Unos minutos después, dijo de pronto:

– ¿Podemos parar, Kath? Lo siento, pero tengo que bajarme un momento.

Pensé que se estaba mareando otra vez, así que aminoré la marcha inmediatamente y detuve el coche en el arcén, casi rozando el seto. Era un tramo completamente oscuro, y aunque dejé los faros encendidos, estaba muy nerviosa por miedo a que un vehículo tomara la curva a mucha velocidad y chocara contra nosotros. Por eso, cuando Tommy se bajó y desapareció en la oscuridad, no le acompañé. Pero en la forma en que se había bajado del coche había creído ver una firme determinación que daba a entender que, por mucho que se sintiera mal, prefería arreglárselas solo. Sea como fuere, ésa era la razón por la que yo aún seguía en el coche, y estaba preguntándome si arrancar y estacionarlo un poco más arriba de la ladera cuando de pronto oí el primer grito.

Al principio ni siquiera pensé que fuera él, sino algún loco que anduviera rondando entre los arbustos. Estaba ya fuera del coche cuando me llegó el segundo grito, y el tercero, y entonces ya sabía que era Tommy, y ello no atenuó en absoluto mi sensación de apremio. Antes bien, durante un instante, al no poder ubicar a Tommy, estuve al borde del pánico. No podía ver nada, y cuando traté de ir hacia los gritos me topé con una espesura impenetrable. Logré encontrar un hueco entre los matorrales, crucé una zanja y llegué a una valla. Me las arreglé para pasar por encima de ella y hundí los pies en un barro blando.

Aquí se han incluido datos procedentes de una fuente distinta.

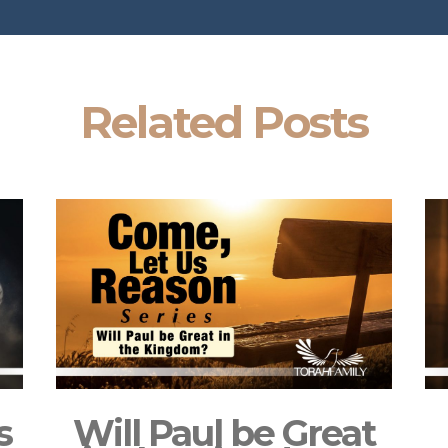
Related Posts
s
Will Paul be Great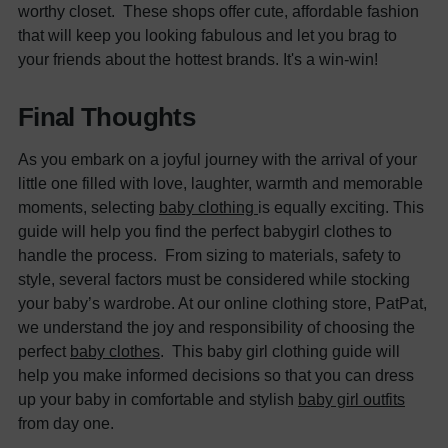
worthy closet.
These shops offer cute, affordable fashion
that will keep you looking fabulous and let you brag to
your friends about the hottest brands. It's a win-win!
Final Thoughts
As you embark on a joyful journey with the arrival of your
little one filled with love, laughter, warmth and memorable
moments, selecting
baby clothing
is equally exciting. This
guide will help you find the perfect
babygirl clothes
to
handle the process.
From sizing to materials, safety to
style, several factors must be considered while stocking
your baby’s wardrobe. At our online clothing store,
PatPat,
we understand the joy and responsibility of choosing the
perfect
baby clothes
.
This baby girl clothing guide will
help you make informed decisions so that you can dress
up your baby in comfortable and stylish
baby girl outfits
from day one.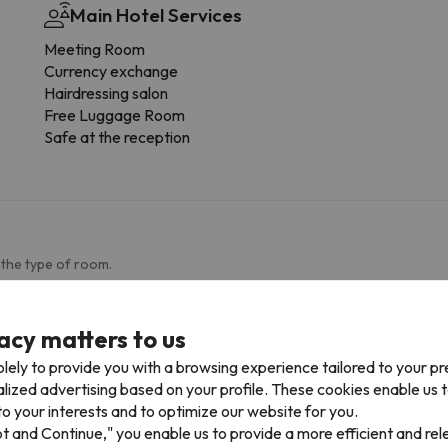
Main Hotel Services
Meeting Room
Currency exchange
Hairdressing salon
Free Luggage Room
Safe at the reception
 the type of room.
Bathroom
acy matters to us
Toilet
lely to provide you with a browsing experience tailored to your p
Shower or bathub
alized advertising based on your profile. These cookies enable us 
Private bathroom
o your interests and to optimize our website for you.
pt and Continue," you enable us to provide a more efficient and re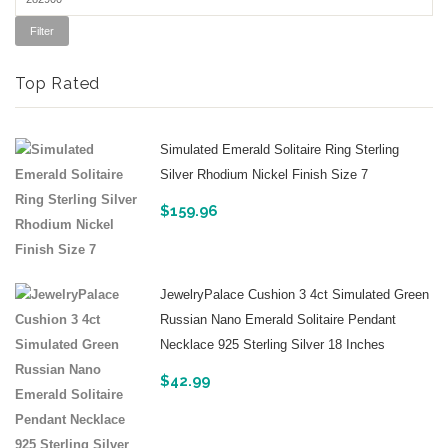
Filter
Top Rated
Simulated Emerald Solitaire Ring Sterling
Silver Rhodium Nickel Finish Size 7
$
159.96
JewelryPalace Cushion 3 4ct Simulated Green
Russian Nano Emerald Solitaire Pendant
Necklace 925 Sterling Silver 18 Inches
$
42.99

Ahora podía ver mucho mejor dónde me encontraba. Era un campo que descendía abruptamente un poco más adelante, y alcancé a ver las luces de un pueblecito situado al fondo del valle. El viento era muy fuerte, y una ráfaga me golpeó con tal virulencia que me vi obligada a agarrarme a un poste de la valla. La luna no era aún llena, pero iluminaba lo bastante para permitirme ver la figura de Tommy. Gritaba y lanzaba puñetazos y patadas, hecho una fiera, unos metros más allá, donde el campo empezaba a descender con brusquedad.

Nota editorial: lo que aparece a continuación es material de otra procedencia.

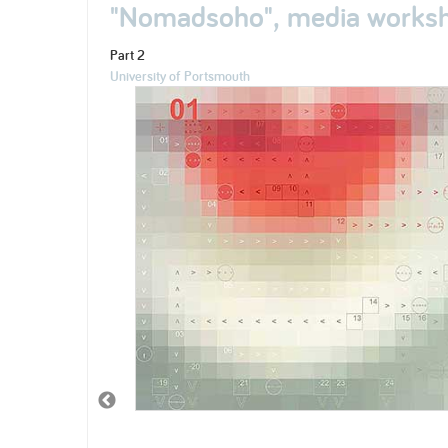
"Nomadsoho", media worksh
Part 2
University of Portsmouth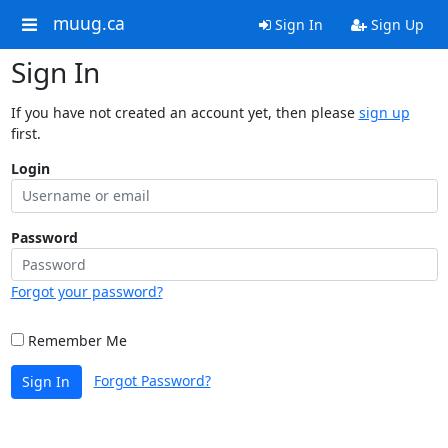
muug.ca
Sign In
Sign Up
Sign In
If you have not created an account yet, then please
sign up
first.
Login
Password
Forgot your password?
Remember Me
Forgot Password?
Sign In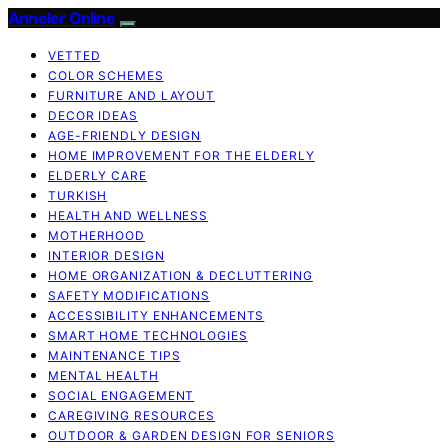
Anneler Online
VETTED
COLOR SCHEMES
FURNITURE AND LAYOUT
DECOR IDEAS
AGE-FRIENDLY DESIGN
HOME IMPROVEMENT FOR THE ELDERLY
ELDERLY CARE
TURKISH
HEALTH AND WELLNESS
MOTHERHOOD
INTERIOR DESIGN
HOME ORGANIZATION & DECLUTTERING
SAFETY MODIFICATIONS
ACCESSIBILITY ENHANCEMENTS
SMART HOME TECHNOLOGIES
MAINTENANCE TIPS
MENTAL HEALTH
SOCIAL ENGAGEMENT
CAREGIVING RESOURCES
OUTDOOR & GARDEN DESIGN FOR SENIORS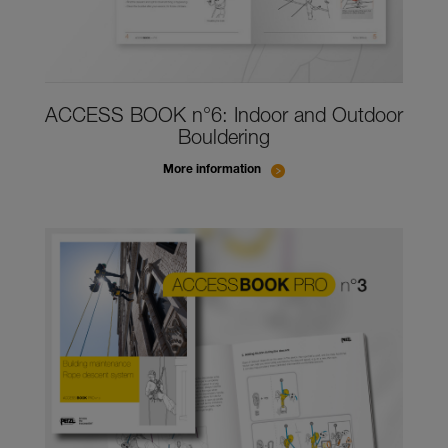
ACCESS BOOK n°6: Indoor and Outdoor
Bouldering
More information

Intenté correr hacia él, pero era como si el barro succionara mis pies hacia abajo. El barro también le impedía a Tommy moverse libremente, porque en un momento dado vi que, al lanzar una patada, resbalaba y se lo tragaba la negrura de la noche. Pero siguió soltando maldiciones, y llegué a donde había caído en el momento mismo en que se estaba levantando. A la luz de la luna vi su cara, manchada de barro y distorsionada por la cólera, y estiré las manos y le agarré con fuerza los brazos para que dejara de agitarlos frenéticamente. Él trató de zafarse, pero yo no le solté, hasta que dejó de gritar y me pareció que al fin su furia amainaba. Al poco me di cuenta de que él también me tenía entre sus brazos. Y durante lo que se me antojó una eternidad seguimos allí de pie, en lo alto de aquel campo, sin decir nada, abrazándonos, mientras el viento soplaba contra nosotros y nos tiraba de la ropa, y seguimos aferrándonos el uno al otro como si fuera la única manera de impedir que nos arrastrara al fondo de la noche.